> _Task prompt_: All that is needed is every line of the listing below that has "down".

** Opening Data for analysis block **

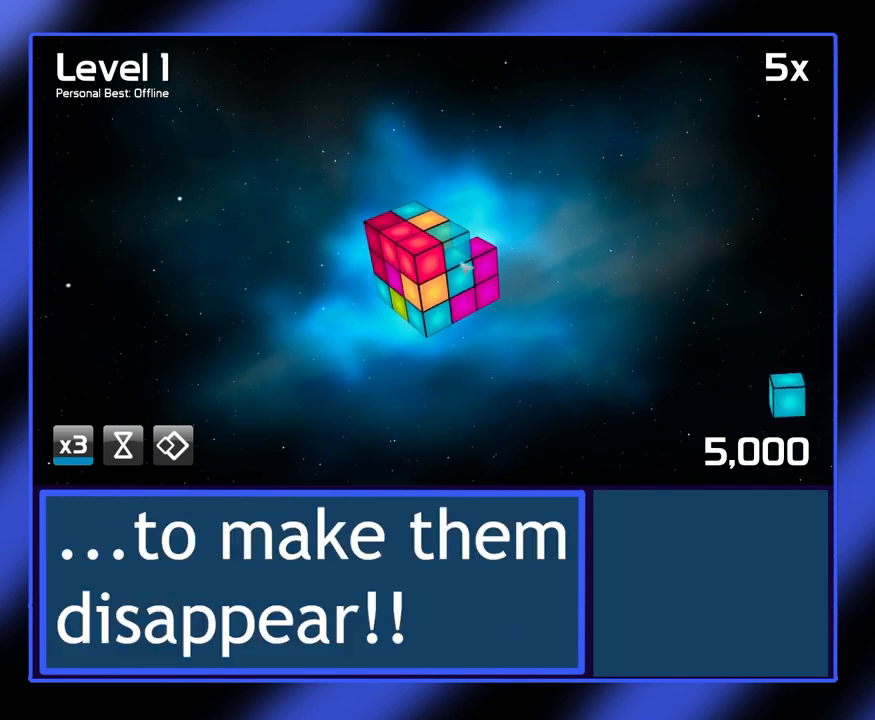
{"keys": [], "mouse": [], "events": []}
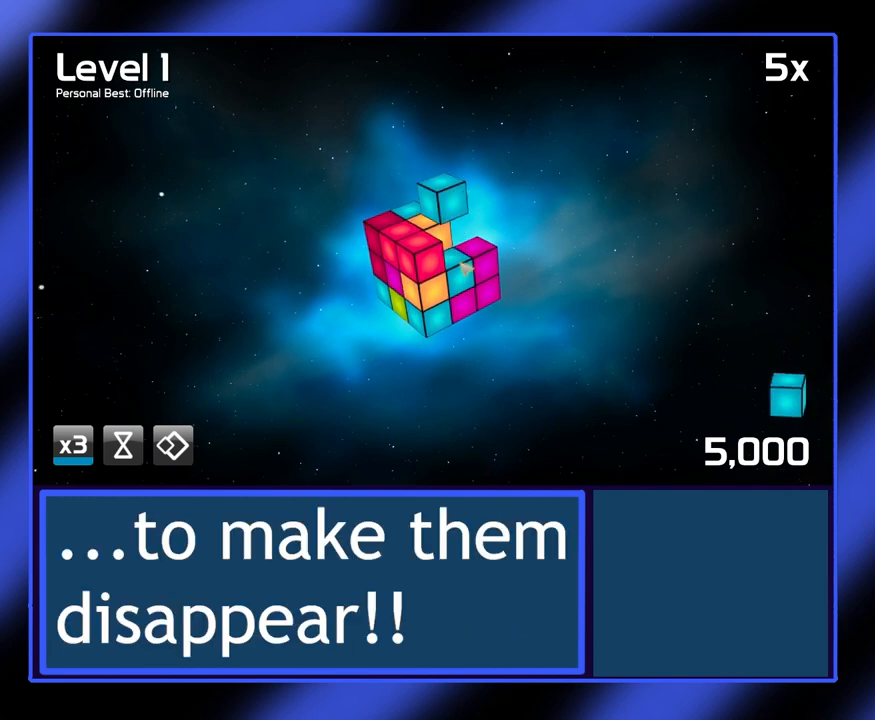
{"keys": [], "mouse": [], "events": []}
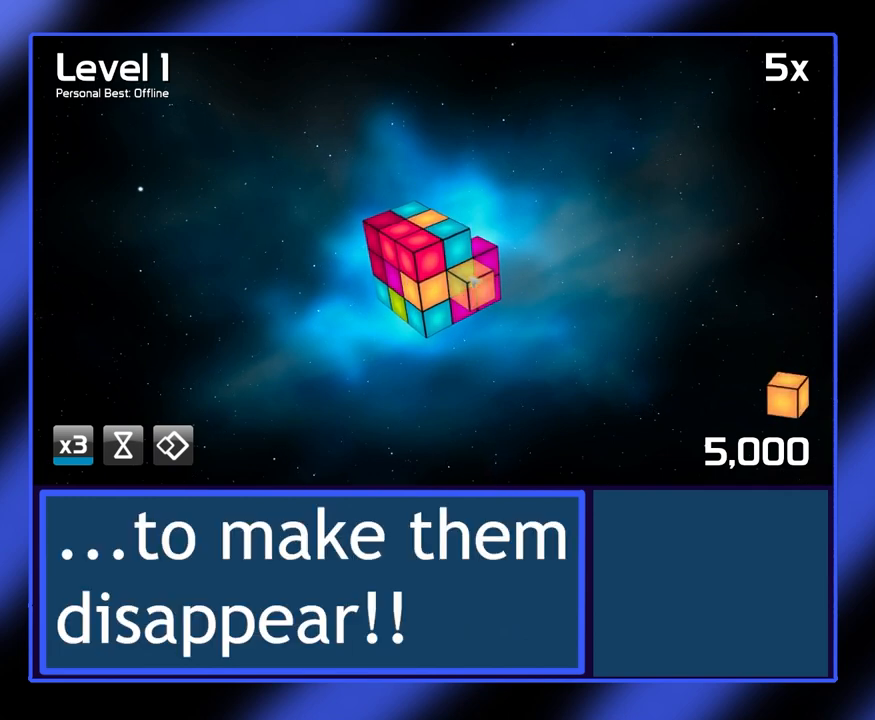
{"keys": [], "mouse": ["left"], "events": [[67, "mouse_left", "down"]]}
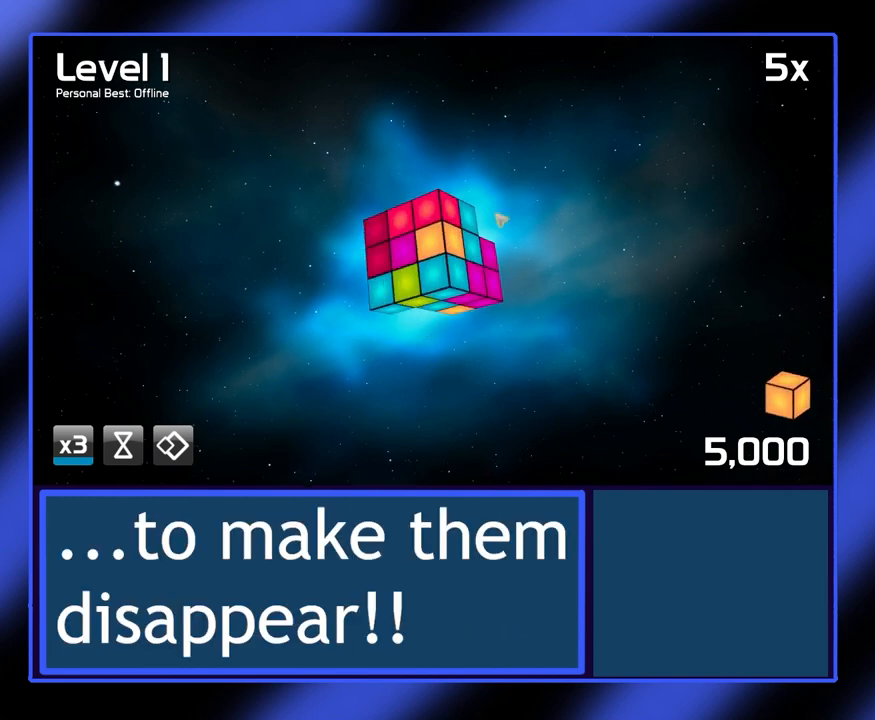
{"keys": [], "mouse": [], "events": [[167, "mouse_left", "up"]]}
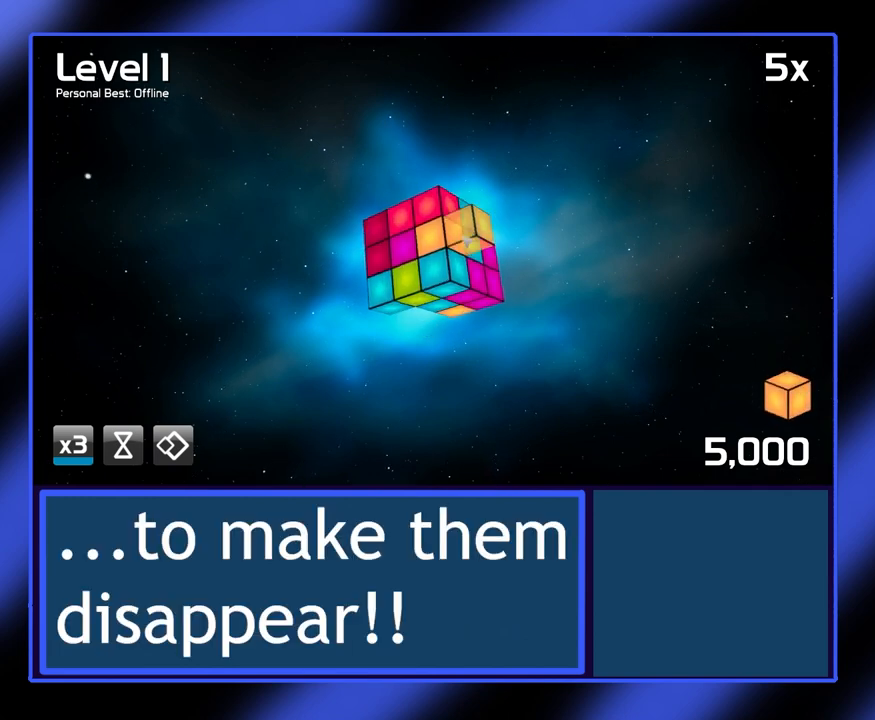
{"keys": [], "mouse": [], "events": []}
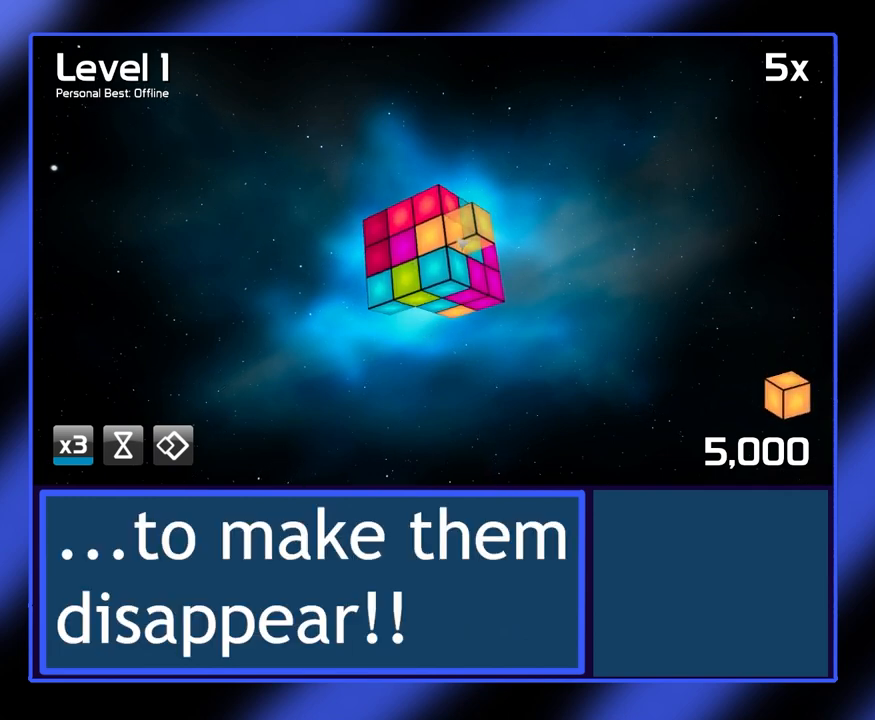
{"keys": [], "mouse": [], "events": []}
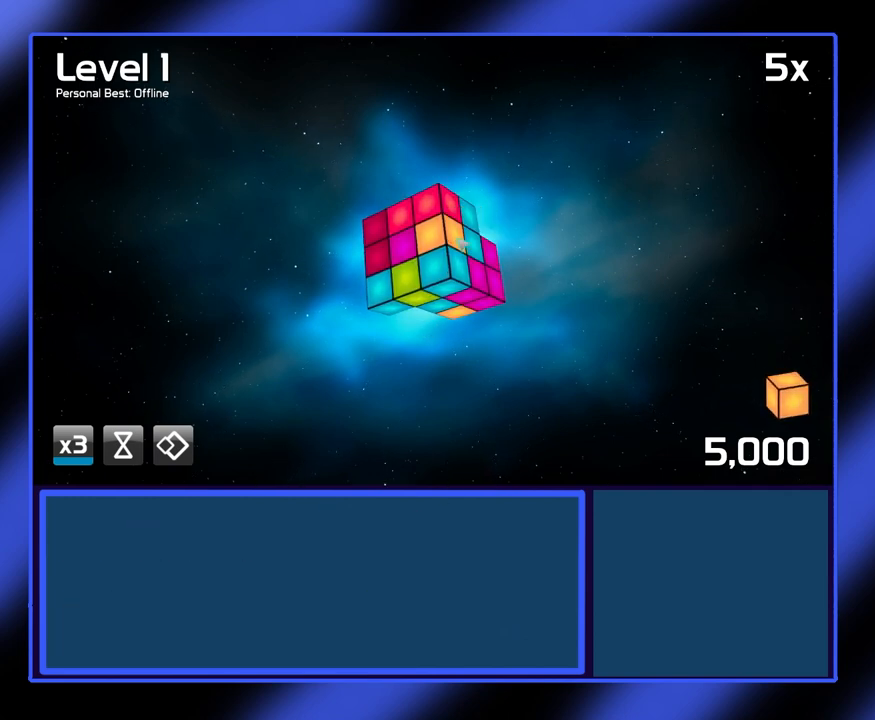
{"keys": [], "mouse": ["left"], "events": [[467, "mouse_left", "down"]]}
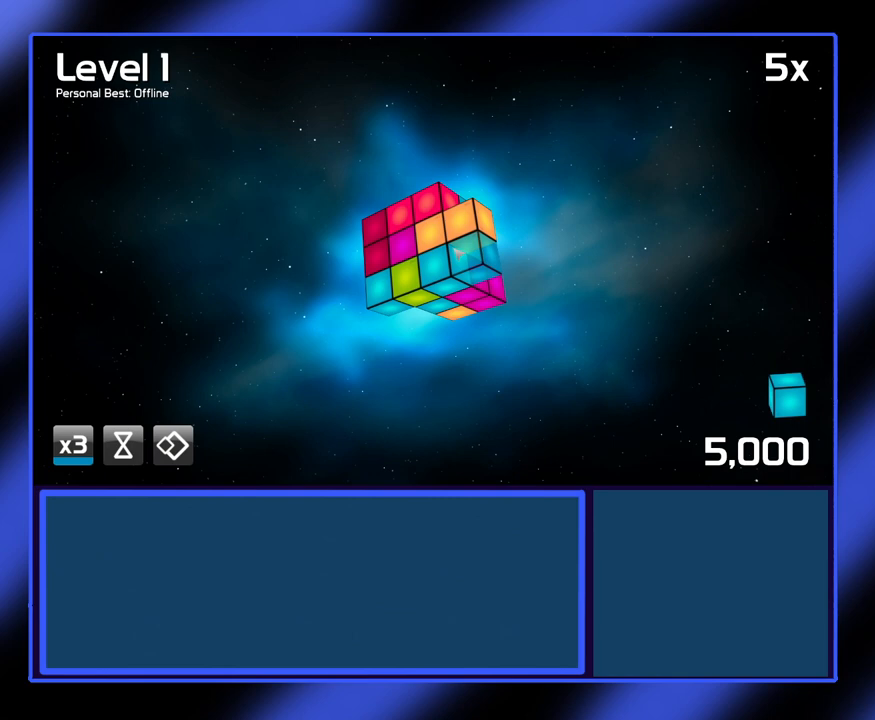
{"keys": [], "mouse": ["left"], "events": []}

** Closing Data for analysis block **

> _Answer to this exercise_:
{"keys": [], "mouse": ["left"], "events": [[67, "mouse_left", "down"]]}
{"keys": [], "mouse": ["left"], "events": [[467, "mouse_left", "down"]]}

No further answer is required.